EXERCISE DETAILS
Please rewrite all of the records below, swapping "series" for "group" wherever it appears and keeping everything else the same. Leave the pictures out of your version.

DATASET EXTRACT
------------
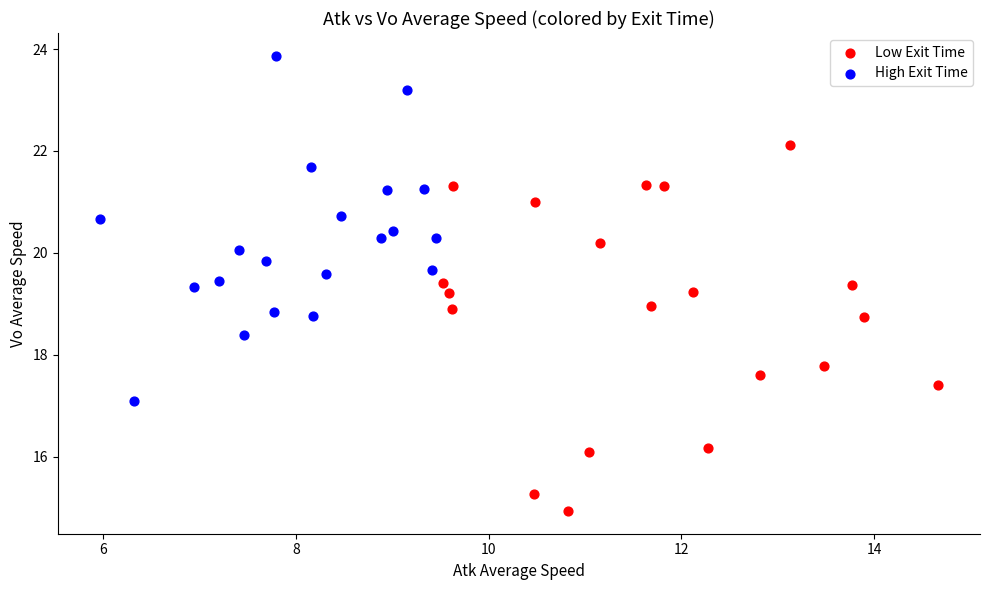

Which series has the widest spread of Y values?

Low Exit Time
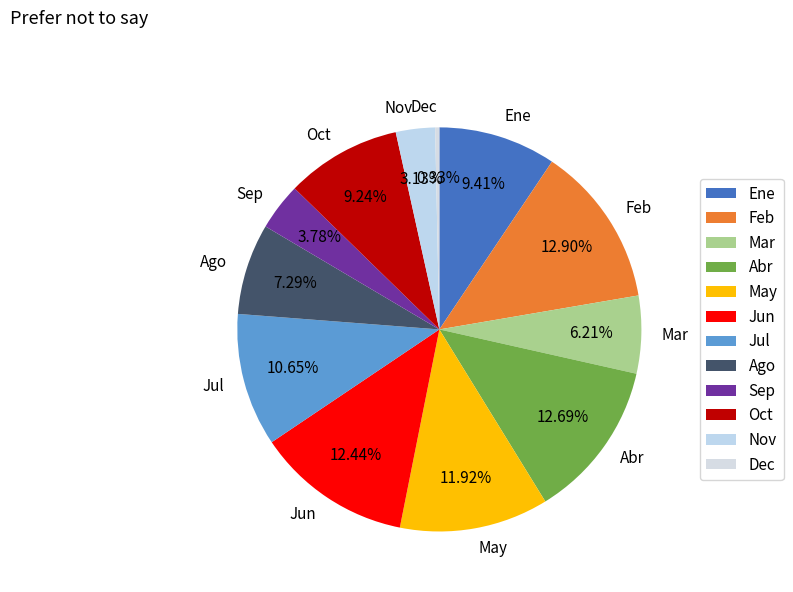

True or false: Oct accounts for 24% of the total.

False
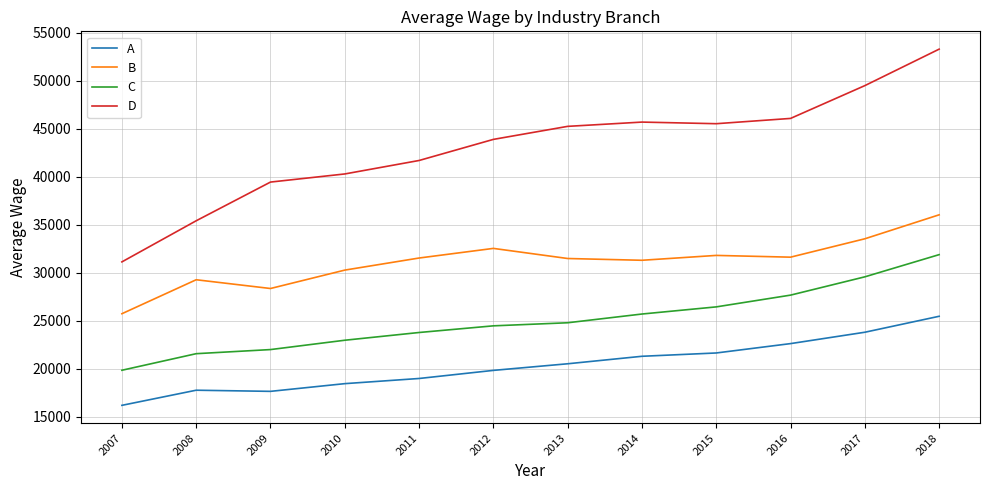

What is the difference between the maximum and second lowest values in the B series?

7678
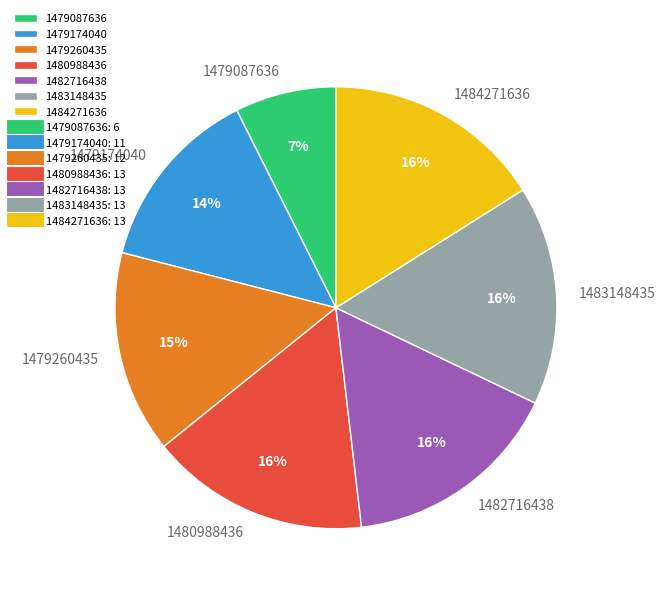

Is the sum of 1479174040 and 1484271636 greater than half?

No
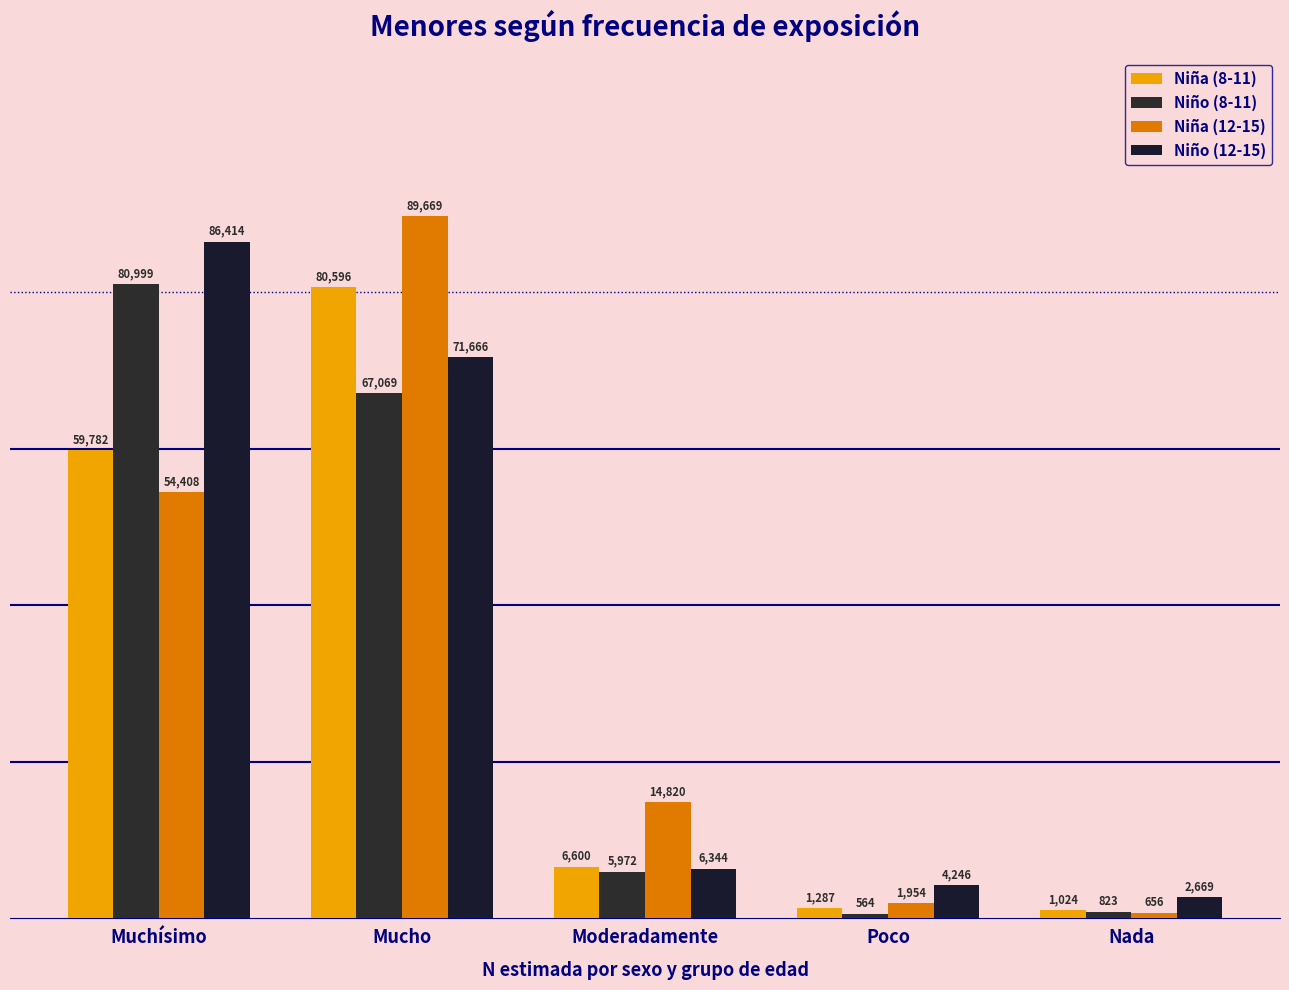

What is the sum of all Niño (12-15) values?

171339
------------
RESULT OF THE TASK
Which group has the widest spread of Y values?

Low Exit Time

True or false: Oct accounts for 24% of the total.

False

What is the difference between the maximum and second lowest values in the B group?

7678

Is the sum of 1479174040 and 1484271636 greater than half?

No

What is the sum of all Niño (12-15) values?

171339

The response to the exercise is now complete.